Ash will burst to flames; fire fade to embers,
Their eyes with potion helpfully adorned.
But in this pandemonium, remember,
Hell hath no fury like three women scorned.
(Exit Puck. The six lovers snap back into action. After a silent pause, Heathcliff steps towards Gwendolyn and kneels by her.)
HEATHCLIFF: My heart's darling.
GWENDOLYN: Good Heavens, how unexpected! Ernest, I believe you must duel this young man. It is the only sensible course of action.
ERNEST: (seeming not to hear this, walks over to Lizzy) Mrs Darcy. Elizabeth!
CATHERINE: Heathcliff! What are you doing?!
HEATHCLIFF: Oh be quiet, Catherine, nobody wishes to hear your grating voice.

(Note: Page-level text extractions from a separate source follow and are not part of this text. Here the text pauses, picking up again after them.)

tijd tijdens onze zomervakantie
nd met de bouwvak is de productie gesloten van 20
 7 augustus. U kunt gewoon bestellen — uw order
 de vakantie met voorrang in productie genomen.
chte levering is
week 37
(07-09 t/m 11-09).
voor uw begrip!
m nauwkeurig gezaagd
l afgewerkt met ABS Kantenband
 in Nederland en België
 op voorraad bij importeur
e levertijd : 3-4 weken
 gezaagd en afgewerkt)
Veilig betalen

(Catherine, utterly shocked, sits down on the bench a few metres away from Gwendolyn. Darcy crosses over and sits beside her.)
DARCY: Dearest, loveliest Catherine. That unworthy gentleman has injured you, though he has spoken harshly and falsely. I would sooner listen to you railing that you hated me, than listen to any other woman declaring love for me.
(Lizzy and Catherine both look at Darcy incredulously.)
ERNEST: My darling Elizabeth, ever since I met you I have admired you more than any girl… I have ever met since… I met you.
GWENDOLYN: (recognising with horror the words Ernest used when courting her) Ernest! I am your wife!
ERNEST: Gwendolyn! You are ridiculous!
LIZZY: Is this some jest, Fitzwilliam?
DARCY: (coolly) If you find true love comical, Mrs Darcy, then it is a riot.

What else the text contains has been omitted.